Au moment où l’on sort du bois pour s’engager, en glissant et pataugeant, dans la région des boyaux, deux ombres fines se profilent en avant. Deux soldats qui arrivent : on voit la boule de leur paquetage et la ligne de leur fusil. La double forme balançante se précise.

— Ce sont eux !

L’une des ombres a une grosse tête blanche, emmaillotée.

— Il y en a un blessé ! C’est Volpatte !

Nous courons vers les revenants. Nos semelles font un bruit de décollage et d’enfoncement spongieux, et nos cartouches, secouées, sonnent dans nos cartouchières.

Ils s’arrêtent et nous attendent.
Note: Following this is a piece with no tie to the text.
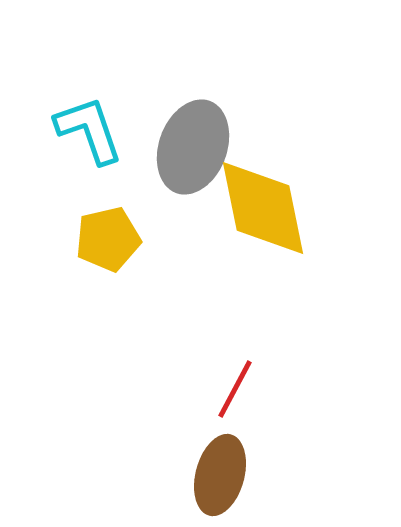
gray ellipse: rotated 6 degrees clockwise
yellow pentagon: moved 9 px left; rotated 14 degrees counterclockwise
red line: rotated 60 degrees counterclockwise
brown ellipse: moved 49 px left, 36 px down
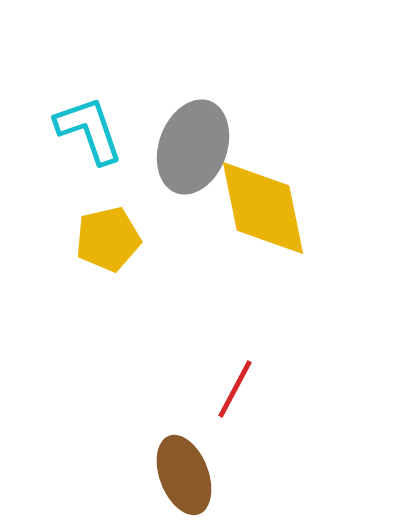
brown ellipse: moved 36 px left; rotated 36 degrees counterclockwise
Quand on est à portée :

— Il n’est qu’temps ! crie Volpatte.

— Tu es blessé, vieux ?

— Quoi ? dit-il.

Les épaisseurs de bandages qui lui encerclent la tête le rendent sourd. Il faut crier pour arriver jusqu’à son ouïe. On s’approche de lui, on crie. Alors, il répond :

— C’est rien d’ça… On r’vient du trou où le 5e Bataillon nous a mis jeudi.

— Vous êtes restés là, depuis ? lui hurle Farfadet, dont la voix aiguë et quasi féminine pénètre bien le capitonnage qui défend les oreilles de Volpatte…

— Eh ben oui, on est resté là, dit Fouillade, bagasse, nom de Dieu, macarelle ! Tu t’figures pas qu’on s’serait envolé avec des ailes, et encore moins qu’on s’rait parti sur ses pattes, sans ordre ?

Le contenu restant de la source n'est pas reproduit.